Across all the records, filter for lines with the word "continua" and copy them.

*** Opening Data provided ***

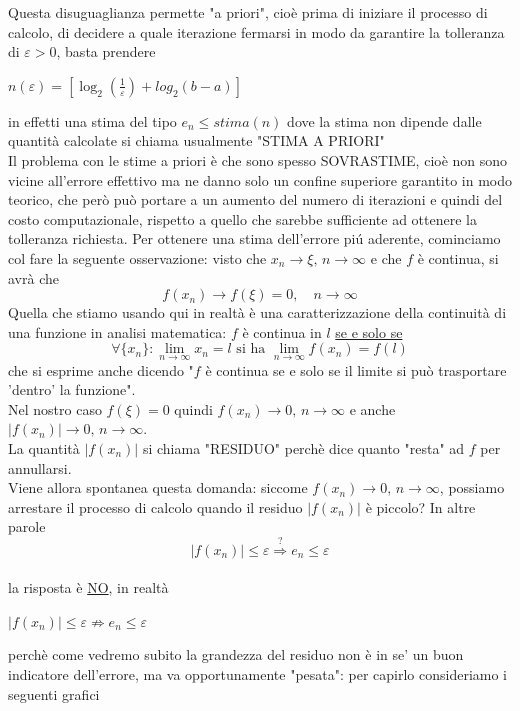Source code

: \documentclass[12pt]{article}
\begin{document}
Questa disuguaglianza permette "a priori", cioè prima di iniziare il processo di calcolo, di decidere a quale iterazione fermarsi in modo da garantire la tolleranza di $\varepsilon > 0$, basta prendere 
\begin{center} %
    $n(\varepsilon) = [\log_2(\frac{1}{\varepsilon}) + log_2{(b-a)}]$
\end{center}
in effetti una stima del tipo $e_n \leq stima(n)$ dove la stima non dipende dalle quantità calcolate si chiama usualmente "STIMA A PRIORI"
\\Il problema con le stime a priori è che sono spesso SOVRASTIME, cioè non sono vicine all'errore effettivo ma ne danno solo un confine superiore garantito in modo teorico, che però può portare a un aumento del numero di iterazioni e quindi del costo computazionale, rispetto a quello che sarebbe sufficiente ad ottenere la tolleranza richiesta.
Per ottenere una stima dell'errore piú aderente, cominciamo col fare la seguente osservazione: visto che $x_n \to \xi,\,n\to \infty$ e che $f$ è continua, si avrà che \[f(x_n) \to f(\xi)=0,\quad n \to \infty\]
Quella che stiamo usando qui in realtà è una caratterizzazione della continuità di una funzione in analisi matematica: $f$ è continua in $l$ \underline{se e solo se}
\[\forall \{x_n\}:\lim_{n\to \infty}x_n=l \text{ si ha } \lim_{n\to \infty}f(x_n)=f(l)\]
che si esprime anche dicendo "$f$ è continua se e solo se il limite si può trasportare 'dentro' la funzione".\\
Nel nostro caso $f(\xi)=0$ quindi $f(x_n) \to 0,\,n \to \infty$ e anche $|f(x_n)|\to 0,\,n \to \infty$.\\
La quantità $|f(x_n)|$ si chiama "RESIDUO" perchè dice quanto "resta" ad $f$ per annullarsi.\\
Viene allora spontanea questa domanda: siccome $f(x_n) \to 0,\,n \to \infty$, possiamo arrestare il processo di calcolo quando il residuo $|f(x_n)|$ è piccolo? In altre parole
\[|f(x_n)|\le \varepsilon \overset{?}{\Longrightarrow} e_n \le \varepsilon\]
\\la risposta è \underline{NO}, in realtà\\
\begin{center}
$\left| f(x_n)\right|\le \varepsilon \nRightarrow e_n\le \varepsilon$
\end{center}
perchè come vedremo subito la grandezza del residuo non è in se' un buon indicatore dell'errore, ma va opportunamente "pesata": per capirlo consideriamo i seguenti grafici\\
\end{document}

*** Closing Data provided ***

*Exercise response:*
Per ottenere una stima dell'errore piú aderente, cominciamo col fare la seguente osservazione: visto che $x_n \to \xi,\,n\to \infty$ e che $f$ è continua, si avrà che \[f(x_n) \to f(\xi)=0,\quad n \to \infty\]
Quella che stiamo usando qui in realtà è una caratterizzazione della continuità di una funzione in analisi matematica: $f$ è continua in $l$ \underline{se e solo se}
che si esprime anche dicendo "$f$ è continua se e solo se il limite si può trasportare 'dentro' la funzione".\\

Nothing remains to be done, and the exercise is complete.